A completare, per ora, un progetto contemporaneo nato dal rispetto e dall’ascolto della terra e delle uve tipico di chi ha creduto nel lavoro della Tenuta Villa Rovere di San Martino in Strada di Forlì, in Romagna, è arrivato ora anche “Iliano”, un sangiovese 100% che integra e “contamina” la scelta internazionale fatta a suo tempo.
A quindici anni dalla nascita del vigneto sulle terre di Villa Rovere, è già tempo di maturità; tre vini prodotti fin dagli esordi, Tito, Pirro e Nanì, rispettivamente un Merlot in purezza, un uvaggio di Cabernet Sauvignon, un Sauvignon Blanc.
Tenuta Villa Rovere; è arrivato Iliano
Ed ora la new entry Iliano, un sangiovese in purezza frutto di una scelta maturata con il desiderio di distinguersi dal panorama enologico territoriale, che ha saputo però creare vini contemporanei con un grado alcolico non sostenuto, una beva sciolta, facile, che intriga al sorso successivo.
A guidare la Tenuta Villa Rovere è l’imprenditore Alessandro Annibali, conosciuto per il progetto affermatosi a livello nazionale delle “Noci di Romagna”, che ha voluto cimentarsi nell’universo enologico, sua grande passione.
Il progetto Villa Rovere vide la luce nel 2004 attraverso il recupero di una tenuta di famiglia adagiata fra Forlì e Terra del Sole su cui sono impiantati 6 ettari di vigna per una produzione di 20.00 bottiglie esclusivamente distribuite nei canali super Ho.re.ca.
A sovrintendere all’impresa il responsabile commerciale della Tenuta, Andrea Arlotti e l’enologo Tommaso Bindi, che ha raccolto l’eredità di lavoro della collega Marisa Fontana oggi impegnata a curare la parte agronomica dell’azienda.
L’enologo Francesco Bordini, invece, attraverso un accordo di collaborazione con la poco distante Tenuta Pandolfa di Predappio, ha firmato Iliano, l’ultimo nato, mutuando le uve sangiovese dal territorio di Predappio.
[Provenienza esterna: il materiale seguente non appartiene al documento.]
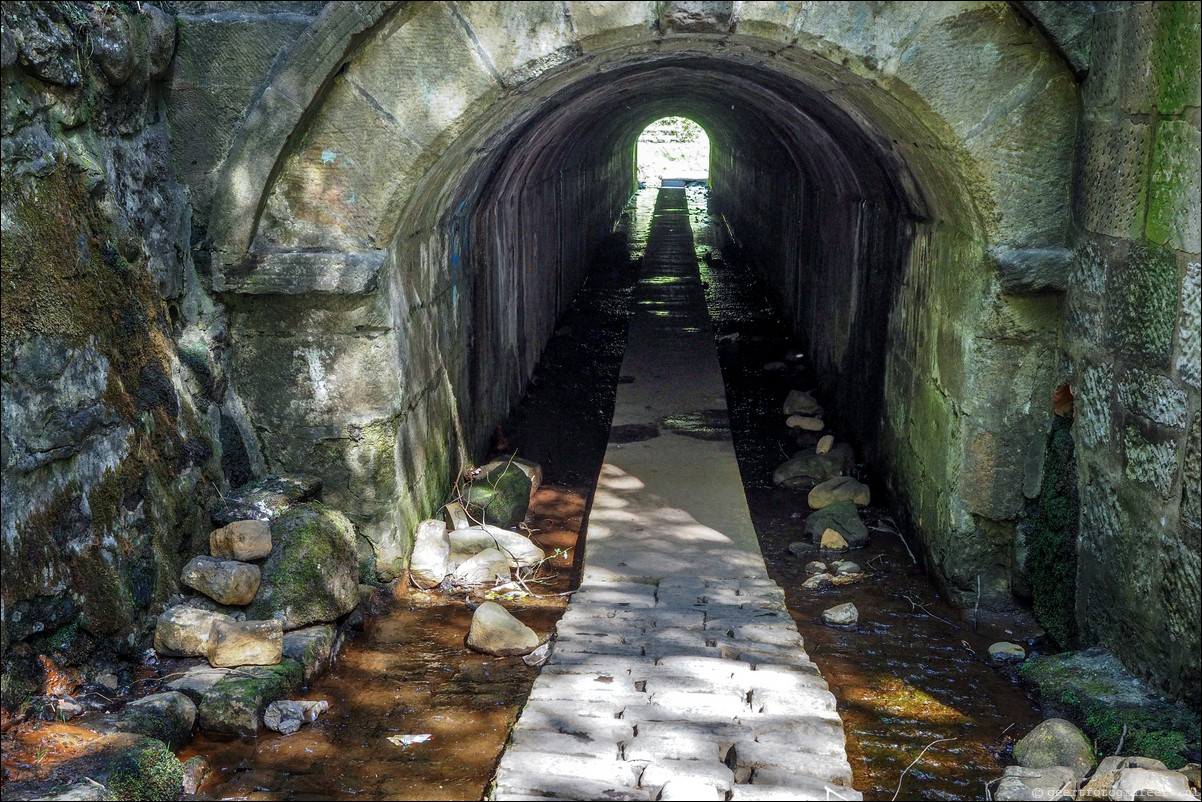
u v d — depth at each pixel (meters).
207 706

Le vigne su un terreno particolare
Il progetto complessivo di Tenuta Villa Rovere racconta qualità, unicità e rispetto; a partire dai suoli, quelli dove crescono le vigne, che rappresentano un’eccezione per la zona.
Sono infatti di tessitura sabbio-limosa e abbracciano un laghetto, mentre tutta la vigna è delimitata da due corsi d’acqua: il fiume Montone ed il Canale dei Mulini; suoli poveri, per certi versi difficili, dove la vite deve crescere con la schiena dritta, senza fronzoli, e l’acqua ha un ruolo predominante.
Per continuare, come sottolinea l’enologo Tommaso Bindi, con l’attenzione e il rispetto delle uve, che significa selezione e raccolta dei soli grappoli integri per ridurre al minimo le ossidazioni; con la scelta dei tempi di raccolta, intervenendo cioè quando il grado alcolico dell’uva non è ancora esasperato, portando così in dote ai vini acidità e freschezza che sono sinonimo di contemporaneità.
Specchio di queste scelte sono le caratteristiche dei vini della tenuta: il Nanì, Sauvignon Blanc in purezza che all’olfatto ha un varietale per nulla invadente, dai profumi quasi sussurrati e che si esprime deciso, diretto, teso.
E poi Pirro e Tito le due facce della stessa medaglia, Merlot in purezza il primo, uvaggio a base di Cabernet Sauvignon il secondo, ambedue affinati in parte in botti di rovere.
Tutti e tre i vini sono tenuti assieme da un filo conduttore preciso: l’essenzialità e la contemporaneità; vini che sanno osare e sperimentare, che si prestano a una beva sciolta, abbassando anche le temperature di servizio per essere proposti in ogni stagione anche su piatti variegati e non convenzionali.